# If Resistivity = $\frac{RA}{L}$, why does it not depend on dimension?

The formula for resistivity is: $$\rho = \frac{RA}{L}$$ where $\rho$ is resistivity, $R$ is resistance, $A$ is cross-sectional area, and $L$ is the length of the conductor.

We can see from the formula that $A$ and $L$ are involved, why then does resistivity not depend on dimensions?

• Well, $L = RA/\rho$, so shouldn't L depend on the resistance by this logic? – Abhijeet Melkani Oct 17 '17 at 14:53
• The resistivity is the resistance between opposite faces of a unit cube of the material – Farcher Oct 17 '17 at 15:21

It's because resistance ($R$) is also a function of size.

A short and wide section of a material will have lower resistance than a long thin section of the same material. Larger cross sections have less resistance, and longer conductors have more resistance.

Therefore, by multiplying resistance by area and dividing by length, you get a value for a material property (resistivity $\rho$) that doesn't depend on the size of the conductor.

That is the point of resistivity, to be applicable to a material over various cross sections and lengths.

True, $A$ and $L$ are involved. But resistivity is a constant.
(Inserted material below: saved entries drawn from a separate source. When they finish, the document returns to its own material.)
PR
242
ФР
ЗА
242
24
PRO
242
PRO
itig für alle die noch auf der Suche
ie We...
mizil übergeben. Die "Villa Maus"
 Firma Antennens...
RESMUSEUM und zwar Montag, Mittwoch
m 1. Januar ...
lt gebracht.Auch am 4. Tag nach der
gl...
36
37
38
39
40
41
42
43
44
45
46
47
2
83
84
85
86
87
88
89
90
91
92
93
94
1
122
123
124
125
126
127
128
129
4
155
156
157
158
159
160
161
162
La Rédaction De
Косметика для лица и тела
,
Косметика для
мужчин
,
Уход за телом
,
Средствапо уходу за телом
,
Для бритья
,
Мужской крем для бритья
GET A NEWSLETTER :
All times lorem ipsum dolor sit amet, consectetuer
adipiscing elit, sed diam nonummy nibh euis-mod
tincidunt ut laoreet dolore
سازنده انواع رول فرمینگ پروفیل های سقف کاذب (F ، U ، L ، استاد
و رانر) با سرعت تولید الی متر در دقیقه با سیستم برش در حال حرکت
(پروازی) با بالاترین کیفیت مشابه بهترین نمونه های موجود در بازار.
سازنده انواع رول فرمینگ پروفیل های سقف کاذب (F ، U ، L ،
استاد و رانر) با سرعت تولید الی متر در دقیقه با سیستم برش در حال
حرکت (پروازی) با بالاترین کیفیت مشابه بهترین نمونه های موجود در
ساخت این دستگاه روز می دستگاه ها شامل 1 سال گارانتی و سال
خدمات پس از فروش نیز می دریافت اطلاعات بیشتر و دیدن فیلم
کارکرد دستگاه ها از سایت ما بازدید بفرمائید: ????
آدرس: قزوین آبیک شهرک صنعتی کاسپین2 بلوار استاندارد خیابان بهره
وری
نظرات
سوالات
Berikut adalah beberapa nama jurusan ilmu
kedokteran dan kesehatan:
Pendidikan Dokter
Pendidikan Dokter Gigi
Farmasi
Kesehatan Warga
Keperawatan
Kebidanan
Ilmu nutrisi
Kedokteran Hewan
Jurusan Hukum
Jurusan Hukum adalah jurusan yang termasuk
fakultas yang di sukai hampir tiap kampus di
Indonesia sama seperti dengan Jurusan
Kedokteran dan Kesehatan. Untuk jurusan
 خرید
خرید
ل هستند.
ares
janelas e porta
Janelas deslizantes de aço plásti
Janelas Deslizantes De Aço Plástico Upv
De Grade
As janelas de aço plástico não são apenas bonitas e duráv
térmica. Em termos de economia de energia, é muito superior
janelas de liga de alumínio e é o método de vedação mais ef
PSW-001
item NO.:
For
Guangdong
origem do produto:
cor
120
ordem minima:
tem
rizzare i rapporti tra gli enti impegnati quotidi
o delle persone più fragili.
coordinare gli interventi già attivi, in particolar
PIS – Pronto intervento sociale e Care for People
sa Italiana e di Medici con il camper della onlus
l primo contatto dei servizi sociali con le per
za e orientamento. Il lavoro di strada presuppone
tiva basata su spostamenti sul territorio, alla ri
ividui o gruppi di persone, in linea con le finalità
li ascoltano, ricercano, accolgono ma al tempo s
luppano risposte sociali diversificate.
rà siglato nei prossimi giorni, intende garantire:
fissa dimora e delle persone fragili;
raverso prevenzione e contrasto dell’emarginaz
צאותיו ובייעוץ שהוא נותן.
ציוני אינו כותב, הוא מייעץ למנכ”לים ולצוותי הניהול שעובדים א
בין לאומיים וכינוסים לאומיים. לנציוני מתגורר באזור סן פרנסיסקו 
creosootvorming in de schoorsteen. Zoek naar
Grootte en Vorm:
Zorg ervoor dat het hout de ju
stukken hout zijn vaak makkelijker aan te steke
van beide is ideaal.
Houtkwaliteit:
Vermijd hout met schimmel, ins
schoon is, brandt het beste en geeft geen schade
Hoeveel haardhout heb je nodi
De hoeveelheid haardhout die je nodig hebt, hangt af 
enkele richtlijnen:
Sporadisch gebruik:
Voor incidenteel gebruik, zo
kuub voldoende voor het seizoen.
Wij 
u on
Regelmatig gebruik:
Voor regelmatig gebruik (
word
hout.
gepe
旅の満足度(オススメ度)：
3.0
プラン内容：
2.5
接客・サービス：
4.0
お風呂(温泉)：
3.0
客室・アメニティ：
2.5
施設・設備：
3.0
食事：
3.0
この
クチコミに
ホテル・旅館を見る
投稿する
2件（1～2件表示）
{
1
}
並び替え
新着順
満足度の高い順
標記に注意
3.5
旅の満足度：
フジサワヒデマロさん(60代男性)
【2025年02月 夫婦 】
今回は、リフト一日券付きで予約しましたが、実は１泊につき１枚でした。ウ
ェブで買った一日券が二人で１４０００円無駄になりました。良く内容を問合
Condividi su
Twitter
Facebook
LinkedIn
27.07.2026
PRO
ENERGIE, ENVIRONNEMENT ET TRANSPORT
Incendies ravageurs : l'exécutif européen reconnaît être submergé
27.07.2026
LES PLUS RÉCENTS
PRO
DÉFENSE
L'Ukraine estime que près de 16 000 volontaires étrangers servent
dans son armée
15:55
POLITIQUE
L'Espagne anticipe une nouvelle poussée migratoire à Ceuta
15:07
In the equation $$\rho = \frac{R A}{L}$$ if you change the resistance and length of conductor and then experimentally measure the resistance, and put it in the formula, you'll find that the resistivity has remained a constant for all different $A$ and $L$, because $R$ gets suitable modified to keep resistivity constant.

This is an experimental result. I remember trying this out myself, and the results showed that resistivity is a constant.

For another example, consider this formula for Coloumb's law: $$F = \frac{1}{4\pi \epsilon _0} \frac{q_1 q_2}{r^2}$$ where $\epsilon _0$ is the permittivity of free space. Now, you can aptly write $$\epsilon _0 = \frac{1}{4\pi F} \frac{q_1 q_2}{r^2}$$ and say that it is not a constant. But experiments show that for different values of $q_1$, $q_2$ and $r$, the force $F$ varies such that permittivity $\epsilon _0$ remains a constant for a particular material, at a particular temperature.

• Just a clarification for the OP: resistivity is constant for different shapes and sizes of a given material. It of course varies with the material (that's what makes it useful to characterize different materials), but for a given material, it also varies with e.g. temperature. – NickD Oct 17 '17 at 17:16
• @Nick I expected the OP to know that, but I've added a small bit. – Wrichik Basu Oct 17 '17 at 18:16

Resistivity is a property of a material. But, because we have to take measurements of resistance on a particular specimen, with a particular size and shape, we need to use those dimensions in the calculations so we can cancel them out. Resistivity is not (normally) measured directly, but resistance is because you can use any specimen of any size and shape to take a measurement on, and then do the math to get resistivity. Otherwise you'd have to use a specimen of unit size.